_Task requirements_. Within the data below, count the lines that include "provide" and give only the count.

(Data for the task begins)

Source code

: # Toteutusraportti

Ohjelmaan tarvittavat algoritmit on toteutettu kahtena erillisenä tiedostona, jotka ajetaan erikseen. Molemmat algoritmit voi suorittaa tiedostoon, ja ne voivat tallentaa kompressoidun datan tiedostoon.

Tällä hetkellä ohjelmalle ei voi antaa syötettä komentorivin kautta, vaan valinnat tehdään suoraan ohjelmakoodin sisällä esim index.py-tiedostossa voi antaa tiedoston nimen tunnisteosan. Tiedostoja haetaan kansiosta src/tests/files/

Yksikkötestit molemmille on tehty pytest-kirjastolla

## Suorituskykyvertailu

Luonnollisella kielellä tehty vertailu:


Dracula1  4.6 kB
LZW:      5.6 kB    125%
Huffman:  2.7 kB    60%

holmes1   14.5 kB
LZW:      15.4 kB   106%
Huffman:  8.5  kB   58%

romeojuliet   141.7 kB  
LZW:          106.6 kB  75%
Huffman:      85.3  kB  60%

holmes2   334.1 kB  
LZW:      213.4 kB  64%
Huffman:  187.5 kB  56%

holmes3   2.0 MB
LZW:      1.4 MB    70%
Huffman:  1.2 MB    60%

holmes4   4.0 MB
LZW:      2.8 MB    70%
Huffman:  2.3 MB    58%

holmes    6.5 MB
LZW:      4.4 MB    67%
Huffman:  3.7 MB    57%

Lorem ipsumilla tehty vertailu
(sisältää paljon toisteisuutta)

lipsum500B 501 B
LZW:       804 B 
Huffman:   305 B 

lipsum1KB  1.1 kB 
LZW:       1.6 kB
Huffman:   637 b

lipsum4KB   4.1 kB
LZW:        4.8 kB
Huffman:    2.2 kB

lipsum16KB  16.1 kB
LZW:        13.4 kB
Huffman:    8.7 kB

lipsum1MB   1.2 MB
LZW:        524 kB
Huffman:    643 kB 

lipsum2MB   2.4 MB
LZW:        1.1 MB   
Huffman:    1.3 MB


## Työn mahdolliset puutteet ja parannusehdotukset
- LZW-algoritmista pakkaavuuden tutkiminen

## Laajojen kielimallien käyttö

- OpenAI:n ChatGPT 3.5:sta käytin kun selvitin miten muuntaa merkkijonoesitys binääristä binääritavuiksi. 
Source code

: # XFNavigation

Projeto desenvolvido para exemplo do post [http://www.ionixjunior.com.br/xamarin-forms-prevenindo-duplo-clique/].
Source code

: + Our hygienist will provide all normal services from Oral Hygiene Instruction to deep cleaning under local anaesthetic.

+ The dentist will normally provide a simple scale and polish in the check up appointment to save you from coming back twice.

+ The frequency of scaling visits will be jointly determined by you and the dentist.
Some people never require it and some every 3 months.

(Data for the task ends)

_Result for this exercise_. 2